“I’ll see you hanged first,” answered Cossey. “What have I to gain by fighting you except a very good chance of being shot? I have had enough of being shot as it is, and we will play this game out upon the old lines, until I win it.”
“As you like,” said Harold. “I have made a suggestion to you which you do not see fit to accept. As to the end of the game, it is not finished yet, and therefore it is impossible to say who will win it. Perhaps you will be checkmated after all. In the meanwhile allow me again to assure you that I consider you both a cur and a blackguard, and to wish you good-morning.” And he bowed himself out, leaving Edward Cossey in a curious condition of concentrated rage.
CHAPTER XXXIX
THE COLONEL GOES TO SLEEP
The state of mind is difficult to picture which could induce a peaceable christian-natured individual, who had moreover in the course of his career been mixed up with enough bloodshed to have acquired a thorough horror of it, to offer to fight a duel. Yet this state had been reached by Harold Quaritch.

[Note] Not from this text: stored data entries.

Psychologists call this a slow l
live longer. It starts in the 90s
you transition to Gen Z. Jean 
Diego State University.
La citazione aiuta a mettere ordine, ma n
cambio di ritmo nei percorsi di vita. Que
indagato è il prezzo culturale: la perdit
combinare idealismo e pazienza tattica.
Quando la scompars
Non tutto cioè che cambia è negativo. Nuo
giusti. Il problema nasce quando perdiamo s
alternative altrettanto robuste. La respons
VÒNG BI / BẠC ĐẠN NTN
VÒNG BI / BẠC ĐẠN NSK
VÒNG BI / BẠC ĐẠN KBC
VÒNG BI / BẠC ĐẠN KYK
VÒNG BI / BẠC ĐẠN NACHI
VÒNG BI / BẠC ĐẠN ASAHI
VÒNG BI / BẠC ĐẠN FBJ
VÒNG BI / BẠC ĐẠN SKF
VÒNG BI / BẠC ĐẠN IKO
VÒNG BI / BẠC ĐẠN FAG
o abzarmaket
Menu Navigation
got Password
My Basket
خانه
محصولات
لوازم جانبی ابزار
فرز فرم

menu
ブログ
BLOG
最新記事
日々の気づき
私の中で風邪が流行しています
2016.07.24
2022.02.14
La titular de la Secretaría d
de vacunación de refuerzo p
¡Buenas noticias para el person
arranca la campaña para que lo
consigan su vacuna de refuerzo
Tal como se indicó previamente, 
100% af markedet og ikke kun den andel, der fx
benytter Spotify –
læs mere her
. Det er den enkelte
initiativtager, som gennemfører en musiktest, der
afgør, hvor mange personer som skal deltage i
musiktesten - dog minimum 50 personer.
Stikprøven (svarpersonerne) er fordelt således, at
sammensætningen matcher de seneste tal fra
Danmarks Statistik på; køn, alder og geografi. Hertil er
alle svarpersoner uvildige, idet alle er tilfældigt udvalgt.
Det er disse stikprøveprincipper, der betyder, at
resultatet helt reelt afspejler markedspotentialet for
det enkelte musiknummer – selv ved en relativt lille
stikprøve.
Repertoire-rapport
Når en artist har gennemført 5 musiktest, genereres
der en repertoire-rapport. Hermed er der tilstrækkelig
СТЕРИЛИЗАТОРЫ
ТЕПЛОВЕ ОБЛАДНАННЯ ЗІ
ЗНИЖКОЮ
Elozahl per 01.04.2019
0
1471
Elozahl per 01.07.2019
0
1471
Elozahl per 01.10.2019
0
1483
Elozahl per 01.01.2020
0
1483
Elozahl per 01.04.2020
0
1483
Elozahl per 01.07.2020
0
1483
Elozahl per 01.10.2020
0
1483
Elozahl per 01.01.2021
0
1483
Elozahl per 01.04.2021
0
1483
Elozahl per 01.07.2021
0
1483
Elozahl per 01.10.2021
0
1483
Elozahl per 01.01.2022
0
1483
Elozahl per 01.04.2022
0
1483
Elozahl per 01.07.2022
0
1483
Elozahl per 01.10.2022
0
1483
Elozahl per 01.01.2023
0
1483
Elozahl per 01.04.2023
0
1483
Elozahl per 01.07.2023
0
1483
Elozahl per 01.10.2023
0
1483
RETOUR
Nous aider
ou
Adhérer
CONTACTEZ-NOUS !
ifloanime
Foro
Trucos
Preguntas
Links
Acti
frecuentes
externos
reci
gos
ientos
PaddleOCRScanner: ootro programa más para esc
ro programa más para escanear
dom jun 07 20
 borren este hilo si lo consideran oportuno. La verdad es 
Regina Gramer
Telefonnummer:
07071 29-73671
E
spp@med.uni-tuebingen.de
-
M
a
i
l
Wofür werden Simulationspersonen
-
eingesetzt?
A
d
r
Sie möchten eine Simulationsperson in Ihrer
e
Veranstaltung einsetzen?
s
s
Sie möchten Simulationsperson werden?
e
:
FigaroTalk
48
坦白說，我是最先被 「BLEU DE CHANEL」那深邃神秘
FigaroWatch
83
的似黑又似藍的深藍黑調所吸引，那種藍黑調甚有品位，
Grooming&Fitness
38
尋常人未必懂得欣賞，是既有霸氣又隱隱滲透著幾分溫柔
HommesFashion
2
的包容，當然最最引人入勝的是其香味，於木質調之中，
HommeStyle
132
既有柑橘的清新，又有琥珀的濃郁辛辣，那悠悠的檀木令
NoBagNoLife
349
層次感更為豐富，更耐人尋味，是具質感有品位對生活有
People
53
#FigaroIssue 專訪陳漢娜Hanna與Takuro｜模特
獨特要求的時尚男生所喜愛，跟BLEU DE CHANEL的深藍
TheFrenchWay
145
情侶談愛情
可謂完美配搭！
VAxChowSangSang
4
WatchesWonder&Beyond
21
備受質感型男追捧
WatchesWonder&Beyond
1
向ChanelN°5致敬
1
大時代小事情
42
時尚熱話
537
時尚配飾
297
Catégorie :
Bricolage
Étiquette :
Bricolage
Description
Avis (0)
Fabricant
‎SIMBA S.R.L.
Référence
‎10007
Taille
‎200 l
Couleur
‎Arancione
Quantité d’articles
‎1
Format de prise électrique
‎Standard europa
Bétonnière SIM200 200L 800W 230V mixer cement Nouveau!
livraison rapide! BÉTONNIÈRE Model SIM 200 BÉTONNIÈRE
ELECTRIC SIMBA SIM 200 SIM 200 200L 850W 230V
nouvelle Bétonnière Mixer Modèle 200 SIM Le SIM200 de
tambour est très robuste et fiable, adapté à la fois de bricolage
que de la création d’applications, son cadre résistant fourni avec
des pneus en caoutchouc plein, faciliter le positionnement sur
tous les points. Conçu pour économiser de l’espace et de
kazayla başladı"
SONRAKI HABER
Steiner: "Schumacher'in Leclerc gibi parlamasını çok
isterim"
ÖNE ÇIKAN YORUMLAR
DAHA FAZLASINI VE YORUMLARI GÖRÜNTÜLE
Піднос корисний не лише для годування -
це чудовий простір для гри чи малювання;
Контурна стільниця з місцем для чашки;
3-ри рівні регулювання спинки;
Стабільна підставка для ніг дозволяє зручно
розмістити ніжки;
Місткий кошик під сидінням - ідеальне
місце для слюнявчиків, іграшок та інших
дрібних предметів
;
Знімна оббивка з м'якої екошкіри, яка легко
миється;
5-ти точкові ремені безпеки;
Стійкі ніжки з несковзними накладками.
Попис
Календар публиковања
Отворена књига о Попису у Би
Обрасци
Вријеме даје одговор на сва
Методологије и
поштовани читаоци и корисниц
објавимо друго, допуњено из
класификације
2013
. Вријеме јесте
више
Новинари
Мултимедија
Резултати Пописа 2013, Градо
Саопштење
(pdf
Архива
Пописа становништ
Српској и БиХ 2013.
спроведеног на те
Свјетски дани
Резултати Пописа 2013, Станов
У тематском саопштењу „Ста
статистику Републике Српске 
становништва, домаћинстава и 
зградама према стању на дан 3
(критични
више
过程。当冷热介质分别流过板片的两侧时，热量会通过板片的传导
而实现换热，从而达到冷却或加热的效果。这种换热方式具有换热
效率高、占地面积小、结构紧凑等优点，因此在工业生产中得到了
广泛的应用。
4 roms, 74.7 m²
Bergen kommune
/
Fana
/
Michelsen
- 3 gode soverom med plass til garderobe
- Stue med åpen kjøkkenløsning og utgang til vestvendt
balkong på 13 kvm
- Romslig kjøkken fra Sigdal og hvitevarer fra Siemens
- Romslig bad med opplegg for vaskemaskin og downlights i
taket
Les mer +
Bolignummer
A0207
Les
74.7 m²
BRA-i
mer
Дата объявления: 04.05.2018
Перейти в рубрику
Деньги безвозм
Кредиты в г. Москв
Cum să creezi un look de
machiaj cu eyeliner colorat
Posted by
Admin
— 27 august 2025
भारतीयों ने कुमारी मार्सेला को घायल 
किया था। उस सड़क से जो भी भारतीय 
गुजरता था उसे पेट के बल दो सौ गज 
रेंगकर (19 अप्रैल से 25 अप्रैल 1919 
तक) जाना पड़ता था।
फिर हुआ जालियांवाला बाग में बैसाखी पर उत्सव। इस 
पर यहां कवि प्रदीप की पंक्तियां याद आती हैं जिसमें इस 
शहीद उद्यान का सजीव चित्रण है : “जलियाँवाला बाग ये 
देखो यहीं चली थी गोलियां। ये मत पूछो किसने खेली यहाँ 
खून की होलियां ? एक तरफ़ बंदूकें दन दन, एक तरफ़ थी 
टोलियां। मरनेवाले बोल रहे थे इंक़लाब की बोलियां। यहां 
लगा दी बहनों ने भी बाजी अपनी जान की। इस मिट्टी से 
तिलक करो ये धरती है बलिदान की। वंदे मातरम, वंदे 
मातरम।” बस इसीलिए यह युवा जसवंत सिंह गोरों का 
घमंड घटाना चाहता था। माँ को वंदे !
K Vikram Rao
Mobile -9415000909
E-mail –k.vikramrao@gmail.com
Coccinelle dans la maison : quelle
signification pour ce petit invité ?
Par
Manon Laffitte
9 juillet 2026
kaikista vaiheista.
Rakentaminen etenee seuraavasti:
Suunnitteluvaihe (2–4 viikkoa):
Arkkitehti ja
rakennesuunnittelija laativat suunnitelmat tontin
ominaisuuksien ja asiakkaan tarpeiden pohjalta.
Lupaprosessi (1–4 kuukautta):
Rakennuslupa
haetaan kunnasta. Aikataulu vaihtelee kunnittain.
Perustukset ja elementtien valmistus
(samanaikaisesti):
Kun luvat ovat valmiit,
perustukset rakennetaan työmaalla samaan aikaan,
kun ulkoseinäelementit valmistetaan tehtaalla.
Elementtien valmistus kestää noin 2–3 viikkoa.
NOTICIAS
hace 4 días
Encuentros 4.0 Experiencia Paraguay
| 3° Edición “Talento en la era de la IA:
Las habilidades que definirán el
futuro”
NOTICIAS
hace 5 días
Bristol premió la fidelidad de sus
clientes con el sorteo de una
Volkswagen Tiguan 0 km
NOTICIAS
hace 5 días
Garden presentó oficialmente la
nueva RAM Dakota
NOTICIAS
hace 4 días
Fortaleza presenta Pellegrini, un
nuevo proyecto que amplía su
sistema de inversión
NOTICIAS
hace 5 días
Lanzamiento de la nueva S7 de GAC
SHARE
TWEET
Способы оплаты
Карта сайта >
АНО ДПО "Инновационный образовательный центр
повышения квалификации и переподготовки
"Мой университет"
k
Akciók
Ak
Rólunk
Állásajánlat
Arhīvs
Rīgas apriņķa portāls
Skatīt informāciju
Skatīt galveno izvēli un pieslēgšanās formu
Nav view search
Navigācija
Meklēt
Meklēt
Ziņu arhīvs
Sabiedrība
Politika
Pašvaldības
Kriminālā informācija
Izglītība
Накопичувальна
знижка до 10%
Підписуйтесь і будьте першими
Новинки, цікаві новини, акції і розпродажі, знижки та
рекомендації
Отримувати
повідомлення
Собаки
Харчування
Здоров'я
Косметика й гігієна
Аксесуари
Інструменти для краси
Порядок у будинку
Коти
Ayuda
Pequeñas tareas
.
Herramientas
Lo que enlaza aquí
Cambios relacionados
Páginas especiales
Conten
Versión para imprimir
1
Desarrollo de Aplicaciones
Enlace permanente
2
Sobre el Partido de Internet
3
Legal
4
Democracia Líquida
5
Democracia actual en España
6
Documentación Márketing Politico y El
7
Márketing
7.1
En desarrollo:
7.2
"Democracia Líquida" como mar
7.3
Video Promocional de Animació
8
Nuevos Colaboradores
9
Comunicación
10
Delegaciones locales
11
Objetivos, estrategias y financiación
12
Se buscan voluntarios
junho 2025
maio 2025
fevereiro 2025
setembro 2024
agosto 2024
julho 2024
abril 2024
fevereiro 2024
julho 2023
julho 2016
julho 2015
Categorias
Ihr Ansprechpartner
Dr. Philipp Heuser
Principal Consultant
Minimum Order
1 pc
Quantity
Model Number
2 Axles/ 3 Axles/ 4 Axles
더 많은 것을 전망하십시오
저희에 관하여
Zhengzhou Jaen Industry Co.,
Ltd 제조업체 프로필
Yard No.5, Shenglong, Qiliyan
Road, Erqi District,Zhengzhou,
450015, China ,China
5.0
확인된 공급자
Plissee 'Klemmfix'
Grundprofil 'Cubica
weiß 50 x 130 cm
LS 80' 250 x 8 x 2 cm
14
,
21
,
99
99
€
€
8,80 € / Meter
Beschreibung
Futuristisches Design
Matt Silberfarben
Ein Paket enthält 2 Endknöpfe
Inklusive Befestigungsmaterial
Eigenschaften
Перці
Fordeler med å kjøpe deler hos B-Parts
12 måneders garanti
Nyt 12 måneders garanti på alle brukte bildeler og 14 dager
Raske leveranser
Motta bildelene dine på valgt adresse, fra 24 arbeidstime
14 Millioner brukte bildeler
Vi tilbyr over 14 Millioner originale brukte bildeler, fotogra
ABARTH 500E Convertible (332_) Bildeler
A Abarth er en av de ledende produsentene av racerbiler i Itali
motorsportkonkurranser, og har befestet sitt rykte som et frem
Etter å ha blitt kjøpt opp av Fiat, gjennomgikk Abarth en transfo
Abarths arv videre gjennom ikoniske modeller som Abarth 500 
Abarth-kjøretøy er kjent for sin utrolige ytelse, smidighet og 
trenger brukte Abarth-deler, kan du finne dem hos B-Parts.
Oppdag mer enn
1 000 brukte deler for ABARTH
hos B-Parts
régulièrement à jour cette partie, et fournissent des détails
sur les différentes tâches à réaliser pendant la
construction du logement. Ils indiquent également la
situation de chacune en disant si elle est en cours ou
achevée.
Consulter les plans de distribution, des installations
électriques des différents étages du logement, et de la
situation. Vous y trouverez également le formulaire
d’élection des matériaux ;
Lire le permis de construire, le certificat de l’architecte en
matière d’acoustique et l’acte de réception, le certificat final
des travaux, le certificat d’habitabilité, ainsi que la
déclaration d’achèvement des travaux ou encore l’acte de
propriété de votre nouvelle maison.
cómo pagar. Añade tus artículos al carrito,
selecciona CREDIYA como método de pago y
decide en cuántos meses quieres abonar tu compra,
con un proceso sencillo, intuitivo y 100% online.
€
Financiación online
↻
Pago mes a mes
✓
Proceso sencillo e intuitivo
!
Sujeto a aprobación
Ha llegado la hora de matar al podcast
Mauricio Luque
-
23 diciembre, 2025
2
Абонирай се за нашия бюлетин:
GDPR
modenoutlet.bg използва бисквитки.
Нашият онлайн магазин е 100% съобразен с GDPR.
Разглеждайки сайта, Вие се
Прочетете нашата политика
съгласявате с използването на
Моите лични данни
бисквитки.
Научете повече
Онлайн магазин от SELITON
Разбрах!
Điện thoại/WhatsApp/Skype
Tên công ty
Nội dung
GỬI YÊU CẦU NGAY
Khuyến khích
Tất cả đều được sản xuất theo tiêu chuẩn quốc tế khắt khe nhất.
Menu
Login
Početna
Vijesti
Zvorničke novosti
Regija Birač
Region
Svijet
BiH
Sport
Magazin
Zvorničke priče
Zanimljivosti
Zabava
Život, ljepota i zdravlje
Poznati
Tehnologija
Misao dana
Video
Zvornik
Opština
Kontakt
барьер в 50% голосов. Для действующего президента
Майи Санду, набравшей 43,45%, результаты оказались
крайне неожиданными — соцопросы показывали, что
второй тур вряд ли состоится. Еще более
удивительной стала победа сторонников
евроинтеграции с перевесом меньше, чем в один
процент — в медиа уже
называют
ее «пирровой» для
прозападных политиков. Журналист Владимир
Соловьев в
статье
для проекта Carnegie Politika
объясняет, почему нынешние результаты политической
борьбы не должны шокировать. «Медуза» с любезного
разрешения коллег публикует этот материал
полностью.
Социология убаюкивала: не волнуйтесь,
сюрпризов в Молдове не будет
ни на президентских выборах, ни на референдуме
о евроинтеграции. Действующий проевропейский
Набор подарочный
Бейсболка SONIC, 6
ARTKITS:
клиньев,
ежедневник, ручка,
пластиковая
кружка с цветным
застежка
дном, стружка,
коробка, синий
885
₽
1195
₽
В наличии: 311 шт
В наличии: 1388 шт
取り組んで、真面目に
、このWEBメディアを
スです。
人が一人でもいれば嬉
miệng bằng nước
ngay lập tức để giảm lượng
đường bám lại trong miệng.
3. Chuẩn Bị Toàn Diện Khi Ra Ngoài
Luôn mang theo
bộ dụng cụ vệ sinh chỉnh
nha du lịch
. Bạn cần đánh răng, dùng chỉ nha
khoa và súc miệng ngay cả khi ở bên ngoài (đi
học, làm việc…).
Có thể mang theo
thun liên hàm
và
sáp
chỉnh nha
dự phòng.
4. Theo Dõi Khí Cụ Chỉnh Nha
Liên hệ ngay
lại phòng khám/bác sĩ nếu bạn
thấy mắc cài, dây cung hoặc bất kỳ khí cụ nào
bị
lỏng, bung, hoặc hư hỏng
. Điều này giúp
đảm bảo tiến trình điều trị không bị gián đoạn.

Edward Cossey wisely enough declined to entertain the idea, but the Colonel had been perfectly in earnest about it. Odd as it may appear in the latter end of this nineteenth century, nothing would have given him greater pleasure than to put his life against that of his unworthy rival. Of course, it was foolish and wrong, but human nature is the same in all ages, and in the last extremity we fall back by instinct on those methods which men have from the beginning adopted to save themselves from intolerable wrong and dishonour, or, be it admitted, to bring the same upon others.
But Cossey utterly declined to fight. As he said, he had had enough of being shot, and so there was an end of it. Indeed, in after days the Colonel frequently looked back upon this episode in his career with shame not unmingled with amusement, reflecting when he did so on the strange potency of that passion which can bring men to seriously entertain the idea of such extravagances.
Well, there was nothing more to be done. He might, it is true, have seen Ida, and working upon her love and natural inclinations have tried to persuade her to cut the knot by marrying him off-hand. Perhaps he would have succeeded, for in these affairs women are apt to find the arguments advanced by their lovers weighty and well worthy of consideration. But he was not the man to adopt such a course. He did the only thing he could do—answered her letter by saying that what must be must be. He had learnt that on the day subsequent to his interview with his rival the Squire had written to Edward Cossey informing him that a decided answer would be given to him on Christmas Day, and that thereon all vexatious proceedings on the part of that gentleman’s lawyers had been stayed for the time. He could now no longer doubt what the answer would be. There was only one way out of the trouble, the way which Ida had made up her mind to adopt.